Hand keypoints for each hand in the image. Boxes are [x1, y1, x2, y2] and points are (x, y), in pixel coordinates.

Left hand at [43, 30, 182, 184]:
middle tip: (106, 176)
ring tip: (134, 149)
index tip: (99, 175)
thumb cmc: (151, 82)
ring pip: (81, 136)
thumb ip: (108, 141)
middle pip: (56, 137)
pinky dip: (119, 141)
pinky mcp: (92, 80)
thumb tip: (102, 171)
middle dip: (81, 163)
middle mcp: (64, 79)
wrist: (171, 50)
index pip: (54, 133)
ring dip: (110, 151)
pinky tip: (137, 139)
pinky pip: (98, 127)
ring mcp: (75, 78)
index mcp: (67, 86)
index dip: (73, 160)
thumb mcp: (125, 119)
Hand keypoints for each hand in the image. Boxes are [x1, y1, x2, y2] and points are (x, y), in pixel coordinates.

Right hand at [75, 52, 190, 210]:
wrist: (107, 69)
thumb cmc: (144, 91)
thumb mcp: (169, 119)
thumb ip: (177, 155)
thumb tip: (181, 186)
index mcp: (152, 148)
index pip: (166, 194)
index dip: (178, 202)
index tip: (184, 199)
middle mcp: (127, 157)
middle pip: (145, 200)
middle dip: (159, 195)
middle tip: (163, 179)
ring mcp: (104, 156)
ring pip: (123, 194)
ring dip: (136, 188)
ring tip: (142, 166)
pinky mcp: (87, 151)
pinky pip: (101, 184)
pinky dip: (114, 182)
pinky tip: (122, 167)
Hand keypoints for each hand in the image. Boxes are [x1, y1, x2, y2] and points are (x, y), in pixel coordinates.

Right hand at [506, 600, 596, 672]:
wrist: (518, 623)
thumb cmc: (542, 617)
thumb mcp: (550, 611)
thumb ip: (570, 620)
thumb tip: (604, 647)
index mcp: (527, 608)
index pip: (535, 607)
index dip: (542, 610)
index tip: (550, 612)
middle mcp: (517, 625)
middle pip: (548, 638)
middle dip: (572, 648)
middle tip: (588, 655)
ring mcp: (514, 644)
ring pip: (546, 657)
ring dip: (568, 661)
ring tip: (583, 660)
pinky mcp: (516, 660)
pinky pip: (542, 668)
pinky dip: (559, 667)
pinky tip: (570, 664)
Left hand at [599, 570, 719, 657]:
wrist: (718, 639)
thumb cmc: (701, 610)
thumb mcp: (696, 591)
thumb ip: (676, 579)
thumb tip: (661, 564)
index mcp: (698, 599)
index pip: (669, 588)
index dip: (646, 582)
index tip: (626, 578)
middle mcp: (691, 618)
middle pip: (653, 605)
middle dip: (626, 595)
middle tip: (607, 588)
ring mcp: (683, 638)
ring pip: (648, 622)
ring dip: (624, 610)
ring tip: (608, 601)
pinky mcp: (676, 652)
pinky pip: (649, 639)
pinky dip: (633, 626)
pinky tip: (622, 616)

# What the task asks:
Write out the data again, exactly and in full.

# Response:
Hand keypoints for each hand in the image. Boxes are [x1, y1, x2, y2] and points are (x, y), in pixel coordinates.

Left hand at [43, 30, 182, 184]:
middle tip: (106, 176)
ring tip: (134, 149)
index tip: (99, 175)
thumb cmc: (151, 82)
ring pip: (81, 136)
thumb ip: (108, 141)
middle pip: (56, 137)
pinky dip: (119, 141)
pinky mcp: (92, 80)
thumb tip: (102, 171)
middle dip: (81, 163)
middle mcp: (64, 79)
wrist: (171, 50)
index pip: (54, 133)
ring dip: (110, 151)
pinky tip: (137, 139)
pinky pip: (98, 127)
ring mcp: (75, 78)
index mcp: (67, 86)
index dip: (73, 160)
thumb mcp: (125, 119)
Hand keypoints for each hand in the image. Boxes are [x1, y1, x2, y2] and points are (x, y), in pixel coordinates.

Right hand at [75, 52, 190, 210]:
wrist: (107, 69)
thumb cmc: (144, 91)
thumb mcp: (169, 119)
thumb ip: (177, 155)
thumb tip: (181, 186)
index mcp: (152, 148)
index pip: (166, 194)
index dip: (178, 202)
index tip: (184, 199)
middle mcp: (127, 157)
middle pip: (145, 200)
middle dip: (159, 195)
middle tip: (163, 179)
ring mcp: (104, 156)
ring pip: (123, 194)
ring dip: (136, 188)
ring tip: (142, 166)
pinky mcp: (87, 151)
pinky pip: (101, 184)
pinky dip: (114, 182)
pinky tip: (122, 167)
Hand keypoints for each hand in the image. Boxes are [x1, y1, x2, y2] and points are (x, y), in pixel coordinates.

Right hand at [506, 600, 596, 672]:
wrist: (518, 623)
thumb cmc: (542, 617)
thumb mcp: (550, 611)
thumb ip: (570, 620)
thumb tip: (604, 647)
index mcp: (527, 608)
index pip: (535, 607)
index dip: (542, 610)
index tip: (550, 612)
middle mcp: (517, 625)
middle pip: (548, 638)
middle dip: (572, 648)
middle tip: (588, 655)
ring mcp: (514, 644)
ring pip: (546, 657)
ring dip: (568, 661)
ring tip: (583, 660)
pinky mcp: (516, 660)
pinky pip: (542, 668)
pinky dip: (559, 667)
pinky tip: (570, 664)
Left hand at [599, 570, 719, 657]:
wrist: (718, 639)
thumb cmc: (701, 610)
thumb mcp: (696, 591)
thumb ip: (676, 579)
thumb tip: (661, 564)
index mcp: (698, 599)
index pip: (669, 588)
index dip: (646, 582)
index tip: (626, 578)
middle mcp: (691, 618)
middle pip: (653, 605)
middle dip: (626, 595)
middle tip: (607, 588)
ring mcp: (683, 638)
ring pip: (648, 622)
ring dip: (624, 610)
ring tip: (608, 601)
pinky mcp: (676, 652)
pinky pip: (649, 639)
pinky dip: (633, 626)
pinky tip: (622, 616)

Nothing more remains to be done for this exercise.